Altro che grandi novità, altro che sindaci importanti e leader di partito non parlamentari recuperati al collegio dei grandi elettori. La partita dei 58 delegati regionali che dal 24 gennaio arriveranno a Roma per partecipare all’elezione del prossimo presidente della Repubblica si apre in linea con la prassi più ordinaria. Le regioni cominciano a scegliere i fortunati che entreranno – scaglionati – nel collegio elettorale del capo dello stato e lo fanno come sempre scegliendo al loro interno. E come sempre scelgono due delegati di maggioranza, il presidente della giunta e il presidente del consiglio, e un delegato di minoranza, il capogruppo del partito con più rappresentanti. Qualche eccezione c’è, ma non è una delle sorprese più attese tipo Silvio Berlusconi indicato come delegato dalla Lombardia. Anche se la notizia arriva proprio dalla Lombardia e riguarda in qualche modo Berlusconi.

L’unico vero imprevisto è infatti la mancata elezione del capogruppo del Pd nel consiglio regionale lombardo, Fabio Pizzul, che nello scrutinio segreto ha raccolto meno voti del consigliere 5 Stelle Dario Violi. Il quale ha guadagnato, nel segreto dell’urna, i consensi di una parte del centrodestra al governo in regione, che si è spaccato al punto che i suoi due delegati – ca va sans dire il presidente della Regione Fontana e il presidente del Consiglio Fermi – finiscono distanziati da sedici preferenze. Il Pd, deluso, ha denunciato che «il delegato delle opposizioni per l’elezione del prossimo presidente della Repubblica è stato scelto dal centrodestra. L’interferenza della maggioranza nelle dinamiche dell’opposizione è un fatto grave». Lasciando intendere che Forza Italia abbia preferito mandare a Roma un 5 Stelle dal profilo moderato e istituzionale, togliendo così qualche voto al secondo delegato leghista che è un ex berlusconiano da poco transitato a Salvini, anche per puntellare il sogno di Berlusconi di raccogliere un po’ ovunque quei voti che potrebbero regalargli la presidenza della Repubblica. L’interessato, Violi, naturalmente allontana l’idea che lui possa mai votare per Berlusconi, racconta però di aver sentito Giuseppe Conte «felice che dalla Lombardia sia uscito un nome 5 Stelle». La sorpresa del Pirellone, in effetti, racconta dei problemi che hanno Pd e 5 Stelle a tenere assieme la loro alleanza (Conte e Letta si vedono e si rivedono, ma a Milano i gruppi regionali non si sono neanche parlati per questo voto) quanto e più che delle faide nel centrodestra.

Ieri sera, in ogni caso, più della metà dei delegati regionali sono stati scelti (30 su 58).
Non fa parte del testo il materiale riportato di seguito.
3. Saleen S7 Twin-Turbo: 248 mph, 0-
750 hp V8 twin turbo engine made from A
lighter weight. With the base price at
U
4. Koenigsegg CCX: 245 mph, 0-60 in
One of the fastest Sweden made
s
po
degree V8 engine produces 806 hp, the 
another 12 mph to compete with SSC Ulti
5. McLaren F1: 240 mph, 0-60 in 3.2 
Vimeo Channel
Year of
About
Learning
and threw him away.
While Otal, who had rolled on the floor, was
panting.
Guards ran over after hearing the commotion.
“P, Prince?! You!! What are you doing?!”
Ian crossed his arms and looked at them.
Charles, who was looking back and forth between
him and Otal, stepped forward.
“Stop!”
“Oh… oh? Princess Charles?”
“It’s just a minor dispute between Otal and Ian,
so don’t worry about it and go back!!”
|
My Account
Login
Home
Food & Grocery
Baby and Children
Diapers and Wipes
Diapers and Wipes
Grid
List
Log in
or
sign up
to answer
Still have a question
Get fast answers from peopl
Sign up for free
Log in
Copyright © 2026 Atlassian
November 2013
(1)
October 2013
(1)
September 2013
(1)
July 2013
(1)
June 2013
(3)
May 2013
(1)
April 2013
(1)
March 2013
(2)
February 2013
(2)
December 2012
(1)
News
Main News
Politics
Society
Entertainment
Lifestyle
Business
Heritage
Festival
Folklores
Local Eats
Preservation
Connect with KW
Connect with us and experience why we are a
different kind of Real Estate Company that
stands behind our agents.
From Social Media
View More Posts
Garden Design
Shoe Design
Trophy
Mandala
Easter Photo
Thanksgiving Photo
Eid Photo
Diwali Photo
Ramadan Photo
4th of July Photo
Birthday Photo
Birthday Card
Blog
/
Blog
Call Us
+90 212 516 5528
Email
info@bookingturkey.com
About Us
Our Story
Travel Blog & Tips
Il bilancio, dopo che si sono espresse dieci regioni (nove ieri e una addirittura il 27 dicembre, prima della lettera di convocazione di Fico, ma in Abruzzo temevano già l’arrivo di Omicron) parla di nove delegati del Pd, 8 della Lega, 4 a testa per Forza Italia e Fratelli d’Italia, 3 al M5S, uno per Cambiamo e uno per l’Udc. Confermata nella peggiore tradizione anche la disuguaglianza di genere: su trenta delegati, appena tre sono donne (elette in Campania, Umbria e Abruzzo).

Se l’unica vera sorpresa è arrivata dalla Lombardia, anche quello che è accaduto nel Lazio dove il presidente Zingaretti ha raccolto meno voti del presidente del Consiglio regionale Vincenzi (entrambi del Pd ed entrambi eletti) e Forza Italia non ha votato il candidato di Fratelli d’Italia, sfiorando lo scippo, testimonia di forti turbolenze nelle coalizioni in vista dei voti veramente importanti per il presidente della Repubblica. Anche nei Consigli regionali, così come nel collegio dei grandi elettori, gli accordi devono reggere alla prova del voto segreto. Un secondo sgambetto tra Pd e 5 Stelle c’è stato in Liguria, dove il M5S non ha votato il delegato del Pd (eletto). Allora non è detto che in Sicilia, dove il Pd si è impegnato a votare per presidente del gruppo 5 Stelle, il patto regga. Nell’isola si vota oggi, così come nelle Marche e in Sardegna. Domani in Friuli, Puglia, Calabria e Valle d’Aosta (un solo delegato), il 17 in Trentino e il 18 si finisce con Toscana ed Emilia Romagna.